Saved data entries
--------
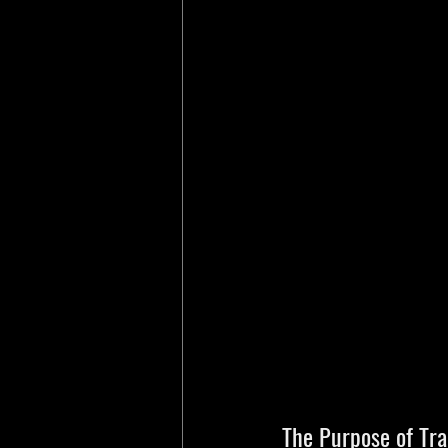
The Purpose of Tra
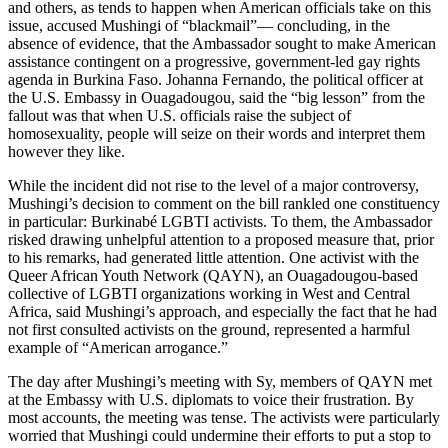
and others, as tends to happen when American officials take on this
issue, accused Mushingi of “blackmail”— concluding, in the
absence of evidence, that the Ambassador sought to make American
assistance contingent on a progressive, government-led gay rights
agenda in Burkina Faso. Johanna Fernando, the political officer at
the U.S. Embassy in Ouagadougou, said the “big lesson” from the
fallout was that when U.S. officials raise the subject of
homosexuality, people will seize on their words and interpret them
however they like.
While the incident did not rise to the level of a major controversy,
Mushingi’s decision to comment on the bill rankled one constituency
in particular: Burkinabé LGBTI activists. To them, the Ambassador
risked drawing unhelpful attention to a proposed measure that, prior
to his remarks, had generated little attention. One activist with the
Queer African Youth Network (QAYN), an Ouagadougou-based
collective of LGBTI organizations working in West and Central
Africa, said Mushingi’s approach, and especially the fact that he had
not first consulted activists on the ground, represented a harmful
example of “American arrogance.”
The day after Mushingi’s meeting with Sy, members of QAYN met
at the Embassy with U.S. diplomats to voice their frustration. By
most accounts, the meeting was tense. The activists were particularly
worried that Mushingi could undermine their efforts to put a stop to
--------
## [Problem details]
Reproduce only the lines above, starting at the line with "Mushingi’s decision to" and ending at the line with "Queer African Youth", exactly as written.

## [Response]
Mushingi’s decision to comment on the bill rankled one constituency
in particular: Burkinabé LGBTI activists. To them, the Ambassador
risked drawing unhelpful attention to a proposed measure that, prior
to his remarks, had generated little attention. One activist with the
Queer African Youth Network (QAYN), an Ouagadougou-based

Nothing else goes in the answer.